- Opening Delimiter -

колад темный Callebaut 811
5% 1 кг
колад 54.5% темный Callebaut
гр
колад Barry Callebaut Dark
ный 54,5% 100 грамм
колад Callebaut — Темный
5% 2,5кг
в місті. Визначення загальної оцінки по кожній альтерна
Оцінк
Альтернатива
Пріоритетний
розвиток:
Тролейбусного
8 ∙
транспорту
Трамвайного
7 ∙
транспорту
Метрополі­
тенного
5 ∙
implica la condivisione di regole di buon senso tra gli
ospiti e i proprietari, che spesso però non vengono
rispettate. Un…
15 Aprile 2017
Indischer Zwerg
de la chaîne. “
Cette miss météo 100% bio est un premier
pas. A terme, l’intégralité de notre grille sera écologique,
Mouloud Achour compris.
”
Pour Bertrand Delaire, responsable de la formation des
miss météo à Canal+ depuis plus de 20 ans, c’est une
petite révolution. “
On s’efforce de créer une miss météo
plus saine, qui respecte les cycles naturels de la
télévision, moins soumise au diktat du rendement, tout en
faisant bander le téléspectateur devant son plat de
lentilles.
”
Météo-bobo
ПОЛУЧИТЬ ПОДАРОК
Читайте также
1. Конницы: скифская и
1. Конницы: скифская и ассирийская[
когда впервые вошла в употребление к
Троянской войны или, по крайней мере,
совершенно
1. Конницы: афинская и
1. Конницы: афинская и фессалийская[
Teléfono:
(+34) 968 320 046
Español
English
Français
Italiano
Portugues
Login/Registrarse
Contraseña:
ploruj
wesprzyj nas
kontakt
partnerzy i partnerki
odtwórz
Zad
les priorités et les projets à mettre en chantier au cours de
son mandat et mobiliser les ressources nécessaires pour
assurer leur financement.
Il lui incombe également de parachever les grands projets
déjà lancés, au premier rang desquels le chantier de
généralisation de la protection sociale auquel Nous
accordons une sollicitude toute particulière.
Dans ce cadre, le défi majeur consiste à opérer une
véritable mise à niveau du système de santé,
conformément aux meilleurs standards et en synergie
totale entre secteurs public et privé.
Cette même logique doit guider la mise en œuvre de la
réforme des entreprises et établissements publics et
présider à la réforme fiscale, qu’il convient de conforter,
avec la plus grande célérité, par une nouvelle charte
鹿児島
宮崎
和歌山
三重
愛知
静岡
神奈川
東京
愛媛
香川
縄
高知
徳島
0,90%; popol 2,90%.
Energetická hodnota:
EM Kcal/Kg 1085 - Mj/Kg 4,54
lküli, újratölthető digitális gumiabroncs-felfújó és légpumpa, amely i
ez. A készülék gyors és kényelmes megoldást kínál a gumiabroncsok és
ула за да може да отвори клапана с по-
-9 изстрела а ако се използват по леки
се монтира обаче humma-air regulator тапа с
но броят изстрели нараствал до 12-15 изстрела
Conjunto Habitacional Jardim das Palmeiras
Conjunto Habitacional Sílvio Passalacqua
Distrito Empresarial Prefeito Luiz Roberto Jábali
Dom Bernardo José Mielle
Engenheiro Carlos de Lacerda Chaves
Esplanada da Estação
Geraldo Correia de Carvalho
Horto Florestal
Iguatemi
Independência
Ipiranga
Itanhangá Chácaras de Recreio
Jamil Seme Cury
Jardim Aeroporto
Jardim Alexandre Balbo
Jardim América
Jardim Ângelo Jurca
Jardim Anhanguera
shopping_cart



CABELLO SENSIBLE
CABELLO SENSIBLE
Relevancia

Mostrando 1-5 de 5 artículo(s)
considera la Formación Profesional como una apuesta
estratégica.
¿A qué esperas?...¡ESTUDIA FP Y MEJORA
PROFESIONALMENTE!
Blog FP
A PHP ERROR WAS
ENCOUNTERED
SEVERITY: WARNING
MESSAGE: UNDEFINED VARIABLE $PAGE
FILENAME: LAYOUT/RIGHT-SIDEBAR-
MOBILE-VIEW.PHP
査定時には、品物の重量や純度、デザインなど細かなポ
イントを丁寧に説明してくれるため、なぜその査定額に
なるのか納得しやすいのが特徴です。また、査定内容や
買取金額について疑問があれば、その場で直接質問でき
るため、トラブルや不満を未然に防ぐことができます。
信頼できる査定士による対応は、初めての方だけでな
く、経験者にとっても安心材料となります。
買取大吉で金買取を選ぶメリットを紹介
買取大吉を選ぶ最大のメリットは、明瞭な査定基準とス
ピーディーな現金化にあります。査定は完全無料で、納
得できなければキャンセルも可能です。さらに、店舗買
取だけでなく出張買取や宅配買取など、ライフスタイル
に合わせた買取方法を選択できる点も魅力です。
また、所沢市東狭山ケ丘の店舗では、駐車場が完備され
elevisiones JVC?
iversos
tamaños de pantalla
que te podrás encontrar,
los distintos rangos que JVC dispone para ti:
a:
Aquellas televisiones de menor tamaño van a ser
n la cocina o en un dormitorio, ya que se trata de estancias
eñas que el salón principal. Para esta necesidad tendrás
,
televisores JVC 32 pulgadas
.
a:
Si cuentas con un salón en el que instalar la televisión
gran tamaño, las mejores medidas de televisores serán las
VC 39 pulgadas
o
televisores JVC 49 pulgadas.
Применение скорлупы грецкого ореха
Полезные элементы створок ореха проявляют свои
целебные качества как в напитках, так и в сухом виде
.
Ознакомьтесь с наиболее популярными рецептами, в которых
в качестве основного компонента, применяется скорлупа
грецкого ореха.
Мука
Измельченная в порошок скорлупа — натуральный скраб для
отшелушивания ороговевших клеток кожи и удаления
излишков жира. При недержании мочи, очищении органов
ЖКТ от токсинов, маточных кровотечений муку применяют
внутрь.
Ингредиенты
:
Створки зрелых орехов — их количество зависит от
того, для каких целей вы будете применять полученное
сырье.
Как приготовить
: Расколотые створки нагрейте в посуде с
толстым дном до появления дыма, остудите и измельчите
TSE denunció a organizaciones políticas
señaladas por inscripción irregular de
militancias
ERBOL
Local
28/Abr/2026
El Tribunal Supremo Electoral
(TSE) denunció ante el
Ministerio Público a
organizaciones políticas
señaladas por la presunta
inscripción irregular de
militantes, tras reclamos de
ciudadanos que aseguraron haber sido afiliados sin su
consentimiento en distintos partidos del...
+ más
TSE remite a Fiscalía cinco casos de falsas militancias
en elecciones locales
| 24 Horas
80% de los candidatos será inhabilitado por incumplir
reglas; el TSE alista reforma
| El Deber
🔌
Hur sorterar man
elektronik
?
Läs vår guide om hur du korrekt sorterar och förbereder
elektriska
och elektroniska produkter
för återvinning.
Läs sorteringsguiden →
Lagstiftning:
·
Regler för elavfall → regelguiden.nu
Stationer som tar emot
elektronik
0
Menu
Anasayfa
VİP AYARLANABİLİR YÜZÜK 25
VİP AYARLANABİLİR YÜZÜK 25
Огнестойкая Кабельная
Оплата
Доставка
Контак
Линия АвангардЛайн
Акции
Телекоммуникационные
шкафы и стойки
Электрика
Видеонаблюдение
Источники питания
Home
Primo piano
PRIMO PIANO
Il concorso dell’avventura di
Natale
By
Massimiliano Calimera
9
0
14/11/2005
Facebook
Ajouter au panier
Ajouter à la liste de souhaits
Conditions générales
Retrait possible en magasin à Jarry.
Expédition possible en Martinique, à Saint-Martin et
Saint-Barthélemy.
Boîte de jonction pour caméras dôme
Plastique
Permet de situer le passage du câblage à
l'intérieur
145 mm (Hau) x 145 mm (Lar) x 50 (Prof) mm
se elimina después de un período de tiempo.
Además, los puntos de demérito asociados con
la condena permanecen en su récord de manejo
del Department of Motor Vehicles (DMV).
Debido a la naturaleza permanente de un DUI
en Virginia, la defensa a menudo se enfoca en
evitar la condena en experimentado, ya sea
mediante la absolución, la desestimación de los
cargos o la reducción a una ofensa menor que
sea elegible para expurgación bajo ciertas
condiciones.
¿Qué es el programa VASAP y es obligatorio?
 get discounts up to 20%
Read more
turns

- Closing Delimiter -

▸ REQUIRED ACTION
Can you output, as a JSON list of strings with one string per line and blank lines omitted, the text lines from the beginning of the records through the line containing "On s’efforce de créer une miss météo", inclusive?

▸ WRITTEN RESPONSE
[
  "колад темный Callebaut 811",
  "5% 1 кг",
  "колад 54.5% темный Callebaut",
  "гр",
  "колад Barry Callebaut Dark",
  "ный 54,5% 100 грамм",
  "колад Callebaut — Темный",
  "5% 2,5кг",
  "в місті. Визначення загальної оцінки по кожній альтерна",
  "Оцінк",
  "Альтернатива",
  "Пріоритетний",
  "розвиток:",
  "Тролейбусного",
  "8 ∙",
  "транспорту",
  "Трамвайного",
  "7 ∙",
  "транспорту",
  "Метрополі­",
  "тенного",
  "5 ∙",
  "implica la condivisione di regole di buon senso tra gli",
  "ospiti e i proprietari, che spesso però non vengono",
  "rispettate. Un…",
  "15 Aprile 2017",
  "Indischer Zwerg",
  "de la chaîne. “",
  "Cette miss météo 100% bio est un premier",
  "pas. A terme, l’intégralité de notre grille sera écologique,",
  "Mouloud Achour compris.",
  "”",
  "Pour Bertrand Delaire, responsable de la formation des",
  "miss météo à Canal+ depuis plus de 20 ans, c’est une",
  "petite révolution. “",
  "On s’efforce de créer une miss météo"
]